Mozilla's Firefox OS is based purely on web standards and everything in it runs as an HTML5 app. Yes, everything, including the phone's dialer.
That means whatever features you have on your phone run as web apps.
This is great news for developers, because whatever apps they create for Firefox may also be used on iOS, Android and other OS via web browser. Develop once, work for all.
As noted in a previous blog about trends shown at this year's Mobile World Congress,a total of 18 operators have announced their support for Firefox OS, including Telefonica, Deutsche Telecom, Sprint, KDDI, KT, China Unicom, and Telecom Italia.
Adding to this list, as HTML5 apps do not depend so much on hardware, Mozilla has opted to target low-end phones in developing countries. South America has been noted to be their initial market with Hungary, Montenegro, Poland, Serbia, and Spain also on the list for the end of this year.

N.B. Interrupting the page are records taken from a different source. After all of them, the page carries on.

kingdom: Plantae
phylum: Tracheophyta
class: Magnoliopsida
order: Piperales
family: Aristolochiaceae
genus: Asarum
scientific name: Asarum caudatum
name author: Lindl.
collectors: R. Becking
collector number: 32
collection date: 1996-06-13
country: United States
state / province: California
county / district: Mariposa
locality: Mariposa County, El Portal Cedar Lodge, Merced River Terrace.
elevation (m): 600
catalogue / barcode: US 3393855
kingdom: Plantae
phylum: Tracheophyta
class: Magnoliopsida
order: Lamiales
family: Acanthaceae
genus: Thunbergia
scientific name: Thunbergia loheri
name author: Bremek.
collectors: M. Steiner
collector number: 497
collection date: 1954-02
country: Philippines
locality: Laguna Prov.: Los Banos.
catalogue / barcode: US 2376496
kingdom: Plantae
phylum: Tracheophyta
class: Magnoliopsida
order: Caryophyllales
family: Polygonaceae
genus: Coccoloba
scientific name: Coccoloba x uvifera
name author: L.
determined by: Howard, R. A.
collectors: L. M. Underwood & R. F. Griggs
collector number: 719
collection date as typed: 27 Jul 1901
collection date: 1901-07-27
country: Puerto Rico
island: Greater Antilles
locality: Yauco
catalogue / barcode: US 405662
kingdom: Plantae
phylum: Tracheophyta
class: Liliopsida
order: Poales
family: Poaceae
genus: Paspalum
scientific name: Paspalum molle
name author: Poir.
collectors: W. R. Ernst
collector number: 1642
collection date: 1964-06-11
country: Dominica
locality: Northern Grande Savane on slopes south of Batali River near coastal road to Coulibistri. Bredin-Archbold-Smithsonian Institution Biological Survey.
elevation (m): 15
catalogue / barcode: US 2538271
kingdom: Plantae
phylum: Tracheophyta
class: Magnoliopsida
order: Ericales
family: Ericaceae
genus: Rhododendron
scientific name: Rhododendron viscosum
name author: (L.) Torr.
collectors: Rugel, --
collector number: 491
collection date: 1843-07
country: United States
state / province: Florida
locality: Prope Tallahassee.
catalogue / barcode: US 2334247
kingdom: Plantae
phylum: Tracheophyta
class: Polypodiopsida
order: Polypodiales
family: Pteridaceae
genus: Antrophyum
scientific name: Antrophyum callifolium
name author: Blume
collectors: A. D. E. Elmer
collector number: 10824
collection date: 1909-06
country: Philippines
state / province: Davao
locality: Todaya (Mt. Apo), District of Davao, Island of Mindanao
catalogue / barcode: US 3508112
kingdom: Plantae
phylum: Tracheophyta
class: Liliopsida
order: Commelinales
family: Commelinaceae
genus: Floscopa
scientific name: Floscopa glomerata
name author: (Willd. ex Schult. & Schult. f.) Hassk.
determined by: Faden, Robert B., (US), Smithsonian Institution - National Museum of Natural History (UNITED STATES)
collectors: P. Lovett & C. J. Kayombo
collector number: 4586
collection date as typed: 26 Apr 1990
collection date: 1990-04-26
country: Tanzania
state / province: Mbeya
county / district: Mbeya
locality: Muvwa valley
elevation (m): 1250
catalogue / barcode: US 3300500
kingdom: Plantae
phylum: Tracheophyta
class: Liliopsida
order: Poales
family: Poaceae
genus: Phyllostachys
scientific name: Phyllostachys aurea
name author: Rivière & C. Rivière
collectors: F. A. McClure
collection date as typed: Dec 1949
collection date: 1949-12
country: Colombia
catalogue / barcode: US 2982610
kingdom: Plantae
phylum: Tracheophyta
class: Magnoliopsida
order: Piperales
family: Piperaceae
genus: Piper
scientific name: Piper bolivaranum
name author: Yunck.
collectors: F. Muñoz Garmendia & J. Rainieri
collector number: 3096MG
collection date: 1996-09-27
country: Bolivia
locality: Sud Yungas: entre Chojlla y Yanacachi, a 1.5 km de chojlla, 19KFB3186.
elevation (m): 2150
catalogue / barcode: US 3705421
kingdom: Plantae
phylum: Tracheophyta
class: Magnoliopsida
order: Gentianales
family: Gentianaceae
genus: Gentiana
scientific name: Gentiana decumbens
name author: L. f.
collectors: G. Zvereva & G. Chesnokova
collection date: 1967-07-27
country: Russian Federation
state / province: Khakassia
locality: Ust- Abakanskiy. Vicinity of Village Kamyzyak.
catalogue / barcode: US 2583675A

Mozilla says that Firefox does not aim to beat down iOS and Android, but rather "provide for a cheaper alternative with comparable if not better performance."
Firefox OS also allows users to easily customize and alter their phones, as long as they know how to work with HTML or CSS. General smartphone users may not have such expertise, but compared to jailbreaking an iPhone, it will make a lot of people's lives easier.
What can we expect from this new HTML5 OS?
2013 will definitely be an interesting year.